**WORK REQUIRED:**
Beginning at the line that holds "156 143 1.25", restate each line exactly through the final line of the records. Include both of those lines.

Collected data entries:
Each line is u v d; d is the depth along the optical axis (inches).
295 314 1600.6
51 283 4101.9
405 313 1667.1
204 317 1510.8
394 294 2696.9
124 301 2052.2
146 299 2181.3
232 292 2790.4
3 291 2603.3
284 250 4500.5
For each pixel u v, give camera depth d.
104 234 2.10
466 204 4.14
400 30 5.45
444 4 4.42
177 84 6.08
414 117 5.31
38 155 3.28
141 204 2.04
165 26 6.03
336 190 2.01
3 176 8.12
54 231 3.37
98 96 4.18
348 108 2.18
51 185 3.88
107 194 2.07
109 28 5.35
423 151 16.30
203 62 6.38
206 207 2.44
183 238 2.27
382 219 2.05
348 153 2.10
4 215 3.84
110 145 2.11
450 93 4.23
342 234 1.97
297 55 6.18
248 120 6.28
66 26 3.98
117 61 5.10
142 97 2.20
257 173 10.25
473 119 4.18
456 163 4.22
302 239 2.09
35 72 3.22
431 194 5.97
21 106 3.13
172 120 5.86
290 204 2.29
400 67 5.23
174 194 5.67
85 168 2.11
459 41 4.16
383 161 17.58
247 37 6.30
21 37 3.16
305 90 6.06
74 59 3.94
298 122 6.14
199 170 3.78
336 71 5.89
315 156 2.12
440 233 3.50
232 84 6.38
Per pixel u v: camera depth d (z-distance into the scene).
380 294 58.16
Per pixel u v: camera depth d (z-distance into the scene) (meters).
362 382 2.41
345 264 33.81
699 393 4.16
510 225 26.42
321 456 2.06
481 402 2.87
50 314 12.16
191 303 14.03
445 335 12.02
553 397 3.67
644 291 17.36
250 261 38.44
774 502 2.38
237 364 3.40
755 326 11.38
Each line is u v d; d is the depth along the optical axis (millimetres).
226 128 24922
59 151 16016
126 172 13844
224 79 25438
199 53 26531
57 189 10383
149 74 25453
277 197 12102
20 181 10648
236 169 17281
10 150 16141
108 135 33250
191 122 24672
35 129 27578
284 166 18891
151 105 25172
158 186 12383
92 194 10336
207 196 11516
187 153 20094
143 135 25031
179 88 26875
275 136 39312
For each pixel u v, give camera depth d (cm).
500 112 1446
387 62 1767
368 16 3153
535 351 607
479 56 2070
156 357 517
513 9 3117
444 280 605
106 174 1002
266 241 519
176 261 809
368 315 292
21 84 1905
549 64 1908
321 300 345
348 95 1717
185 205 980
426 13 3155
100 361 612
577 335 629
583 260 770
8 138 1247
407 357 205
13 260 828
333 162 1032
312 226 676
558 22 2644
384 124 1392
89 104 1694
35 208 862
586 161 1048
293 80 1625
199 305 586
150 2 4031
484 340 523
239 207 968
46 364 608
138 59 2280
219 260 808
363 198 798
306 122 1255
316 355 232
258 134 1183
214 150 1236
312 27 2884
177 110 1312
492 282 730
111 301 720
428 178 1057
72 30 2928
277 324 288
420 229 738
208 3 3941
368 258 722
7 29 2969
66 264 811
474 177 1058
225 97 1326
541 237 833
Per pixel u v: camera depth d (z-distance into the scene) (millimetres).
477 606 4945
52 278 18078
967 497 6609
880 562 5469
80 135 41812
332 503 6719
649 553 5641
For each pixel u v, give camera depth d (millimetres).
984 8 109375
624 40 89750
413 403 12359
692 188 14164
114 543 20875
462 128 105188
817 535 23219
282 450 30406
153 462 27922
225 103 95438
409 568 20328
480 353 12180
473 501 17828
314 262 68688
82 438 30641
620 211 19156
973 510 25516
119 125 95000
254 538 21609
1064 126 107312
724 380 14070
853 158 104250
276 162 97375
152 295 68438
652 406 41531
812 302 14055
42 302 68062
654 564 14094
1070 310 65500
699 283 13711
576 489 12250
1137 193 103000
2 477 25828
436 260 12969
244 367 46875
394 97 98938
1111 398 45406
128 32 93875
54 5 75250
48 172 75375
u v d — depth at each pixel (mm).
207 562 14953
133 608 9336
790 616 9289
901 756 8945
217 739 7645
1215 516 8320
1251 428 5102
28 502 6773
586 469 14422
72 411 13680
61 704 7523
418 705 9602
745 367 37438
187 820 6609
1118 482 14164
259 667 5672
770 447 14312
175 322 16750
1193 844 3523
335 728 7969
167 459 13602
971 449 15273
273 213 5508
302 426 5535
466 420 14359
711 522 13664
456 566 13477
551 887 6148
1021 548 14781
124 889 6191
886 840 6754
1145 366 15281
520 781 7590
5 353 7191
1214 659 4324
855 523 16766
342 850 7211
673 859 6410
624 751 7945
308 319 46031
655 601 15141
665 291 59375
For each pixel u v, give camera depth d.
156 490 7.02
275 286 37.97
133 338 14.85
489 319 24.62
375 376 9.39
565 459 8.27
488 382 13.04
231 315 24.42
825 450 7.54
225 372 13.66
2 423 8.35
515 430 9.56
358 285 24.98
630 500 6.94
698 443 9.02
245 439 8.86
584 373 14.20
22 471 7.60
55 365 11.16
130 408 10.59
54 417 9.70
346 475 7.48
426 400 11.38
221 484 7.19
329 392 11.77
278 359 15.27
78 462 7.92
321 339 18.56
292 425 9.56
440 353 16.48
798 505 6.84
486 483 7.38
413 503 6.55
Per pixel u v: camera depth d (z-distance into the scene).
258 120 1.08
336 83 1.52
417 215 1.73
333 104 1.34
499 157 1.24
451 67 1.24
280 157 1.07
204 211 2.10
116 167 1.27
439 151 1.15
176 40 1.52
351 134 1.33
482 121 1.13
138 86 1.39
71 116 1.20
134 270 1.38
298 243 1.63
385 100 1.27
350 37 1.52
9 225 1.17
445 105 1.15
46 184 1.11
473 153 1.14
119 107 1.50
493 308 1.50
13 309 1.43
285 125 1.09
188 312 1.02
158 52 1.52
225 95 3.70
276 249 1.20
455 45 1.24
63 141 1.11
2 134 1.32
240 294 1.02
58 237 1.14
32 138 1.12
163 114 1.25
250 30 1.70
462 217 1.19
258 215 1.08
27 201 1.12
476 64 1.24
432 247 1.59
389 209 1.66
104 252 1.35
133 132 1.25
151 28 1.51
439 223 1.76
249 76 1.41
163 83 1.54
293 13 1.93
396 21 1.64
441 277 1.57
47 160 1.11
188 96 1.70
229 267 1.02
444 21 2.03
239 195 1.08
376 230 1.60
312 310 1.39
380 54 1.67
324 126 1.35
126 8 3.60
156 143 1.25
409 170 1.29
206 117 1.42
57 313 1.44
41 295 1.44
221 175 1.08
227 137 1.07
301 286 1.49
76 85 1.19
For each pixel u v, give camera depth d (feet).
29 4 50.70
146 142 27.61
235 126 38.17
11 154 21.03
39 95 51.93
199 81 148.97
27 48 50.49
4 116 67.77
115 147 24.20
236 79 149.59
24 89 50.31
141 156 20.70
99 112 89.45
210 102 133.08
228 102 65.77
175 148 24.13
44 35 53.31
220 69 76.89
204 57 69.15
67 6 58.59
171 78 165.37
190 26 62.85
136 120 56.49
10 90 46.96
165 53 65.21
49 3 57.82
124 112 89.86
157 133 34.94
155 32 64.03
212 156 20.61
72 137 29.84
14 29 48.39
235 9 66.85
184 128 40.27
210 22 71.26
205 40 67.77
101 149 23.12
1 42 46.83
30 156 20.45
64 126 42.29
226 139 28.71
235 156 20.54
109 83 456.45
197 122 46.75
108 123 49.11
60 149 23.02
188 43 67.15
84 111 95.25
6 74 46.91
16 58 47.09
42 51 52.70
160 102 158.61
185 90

**TASK OUTPUT:**
156 143 1.25
409 170 1.29
206 117 1.42
57 313 1.44
41 295 1.44
221 175 1.08
227 137 1.07
301 286 1.49
76 85 1.19
For each pixel u v, give camera depth d (feet).
29 4 50.70
146 142 27.61
235 126 38.17
11 154 21.03
39 95 51.93
199 81 148.97
27 48 50.49
4 116 67.77
115 147 24.20
236 79 149.59
24 89 50.31
141 156 20.70
99 112 89.45
210 102 133.08
228 102 65.77
175 148 24.13
44 35 53.31
220 69 76.89
204 57 69.15
67 6 58.59
171 78 165.37
190 26 62.85
136 120 56.49
10 90 46.96
165 53 65.21
49 3 57.82
124 112 89.86
157 133 34.94
155 32 64.03
212 156 20.61
72 137 29.84
14 29 48.39
235 9 66.85
184 128 40.27
210 22 71.26
205 40 67.77
101 149 23.12
1 42 46.83
30 156 20.45
64 126 42.29
226 139 28.71
235 156 20.54
109 83 456.45
197 122 46.75
108 123 49.11
60 149 23.02
188 43 67.15
84 111 95.25
6 74 46.91
16 58 47.09
42 51 52.70
160 102 158.61
185 90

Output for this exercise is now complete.